- **Aim of the exercise**: Where a picture appears, skip it; print everything else in the records exactly as it stands.

- **Material to process**:

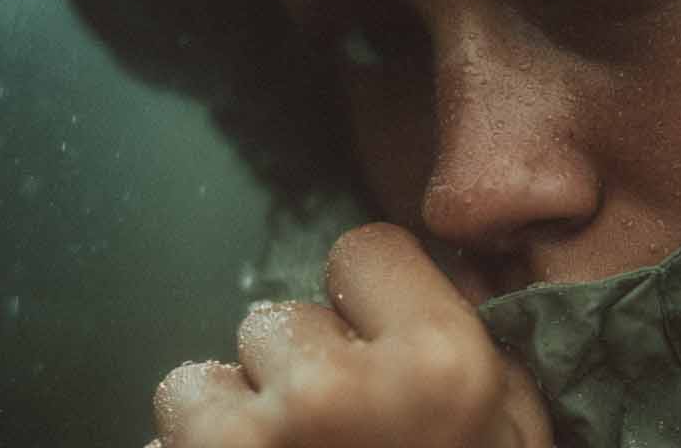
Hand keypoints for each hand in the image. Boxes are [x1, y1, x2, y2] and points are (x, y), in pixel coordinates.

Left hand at [148, 224, 551, 447]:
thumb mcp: (515, 428)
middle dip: (296, 370)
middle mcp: (333, 394)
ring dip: (232, 421)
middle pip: (278, 320)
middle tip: (338, 438)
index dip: (371, 303)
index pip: (361, 252)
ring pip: (199, 379)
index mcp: (436, 368)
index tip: (382, 350)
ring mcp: (248, 444)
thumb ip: (477, 344)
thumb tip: (452, 265)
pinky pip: (165, 443)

- **Exercise answer**:
Hand keypoints for each hand in the image. Boxes are [x1, y1, x2, y2] and points are (x, y), in pixel coordinates.

Left hand at [148, 224, 551, 447]:
thumb mcp: (515, 428)
middle dip: (296, 370)
middle mcp: (333, 394)
ring dip: (232, 421)
middle pip: (278, 320)
middle tip: (338, 438)
index dip: (371, 303)
index pip: (361, 252)
ring pip: (199, 379)
index mcp: (436, 368)
index tip: (382, 350)
ring mcp: (248, 444)
thumb ip: (477, 344)
thumb tip: (452, 265)
pinky pip: (165, 443)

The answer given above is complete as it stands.